63 districts covered in the ongoing HIV/Aids survey

63 districts covered in the ongoing HIV/Aids survey

What you need to know:

  • The $4m survey, which was rolled out in August last year, by the Ministry of Health through the International Centre for Aids programmes (ICAP) is largely funded by the US Centre for Disease Control.
  • The previous round of Aids Indicator Surveys show that HIV prevalence in the general population in Uganda increased from 6.4 per cent in 2004/5 to 7.3 per cent by 2011, tallying with the 2013 HIV estimates, which show that HIV prevalence stabilised around 7.4 per cent in 2012/2013.

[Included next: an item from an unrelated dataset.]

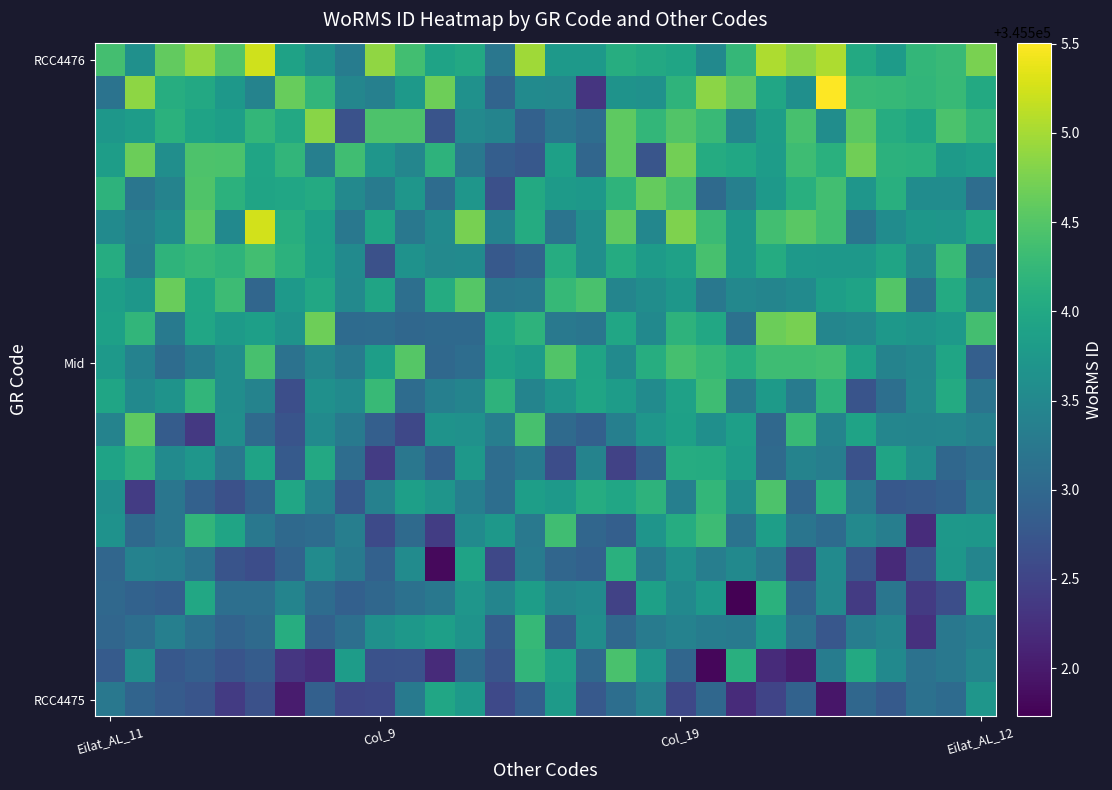

Count the number of categories in the chart.

30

KAMPALA. Government has completed a survey in 63 of the original 112 districts, set to determine the new HIV infection and national disease prevalence rates, currently estimated at 7.3 per cent as per the last survey in 2011.
The Uganda Population-Based HIV Impact Assessment (UPHIA), the fourth HIV/Aids study of its kind in Uganda since the 1980s, will cover 40,000 randomly selected participants from 520 villages countrywide.

Dr Alex Opio, the UPHIA survey director, said preliminary results will be released in March while the final results of the survey would be released at the end of the year.
“It will help us in the implementation of the 90-90-90 Joint United Nations Programme on HIV/Aids (UNAIDS) targets campaign to achieve 90 per cent of HIV/Aids patients diagnoses, 90 per cent on treatment and 90 per cent virally suppressed by 2030 and give a better understanding of where we have reached in the fight against HIV/Aids,” Dr Opio said.

Dr Opio was speaking during the handover of three vehicles donated by the Centres for Disease Control and Prevention (CDC), a global non-government organisation, to the Ministry of Health to be used in field supervision of the survey.
The $4m survey, which was rolled out in August last year, by the Ministry of Health through the International Centre for Aids programmes (ICAP) is largely funded by the US Centre for Disease Control.
For effective planning and monitoring of the HIV/Aids prevalence, Dr Joshua Musinguzi the Programme Manager of the Aids Control Programme, said the survey will be conducted every two to three years instead of five as it has been in the past.

“Although we have been carrying out an annual centenary surveillance to update the data on HIV/Aids, what we call modelling, it is not as representative,” Dr Musinguzi explained that such data just estimates what happens on ground.
He added that other than determining the prevalence rate of the HIV/Aids in the country, the survey, among others would help to determine the Syphilis and hepatitis B prevalence
The previous round of Aids Indicator Surveys show that HIV prevalence in the general population in Uganda increased from 6.4 per cent in 2004/5 to 7.3 per cent by 2011, tallying with the 2013 HIV estimates, which show that HIV prevalence stabilised around 7.4 per cent in 2012/2013.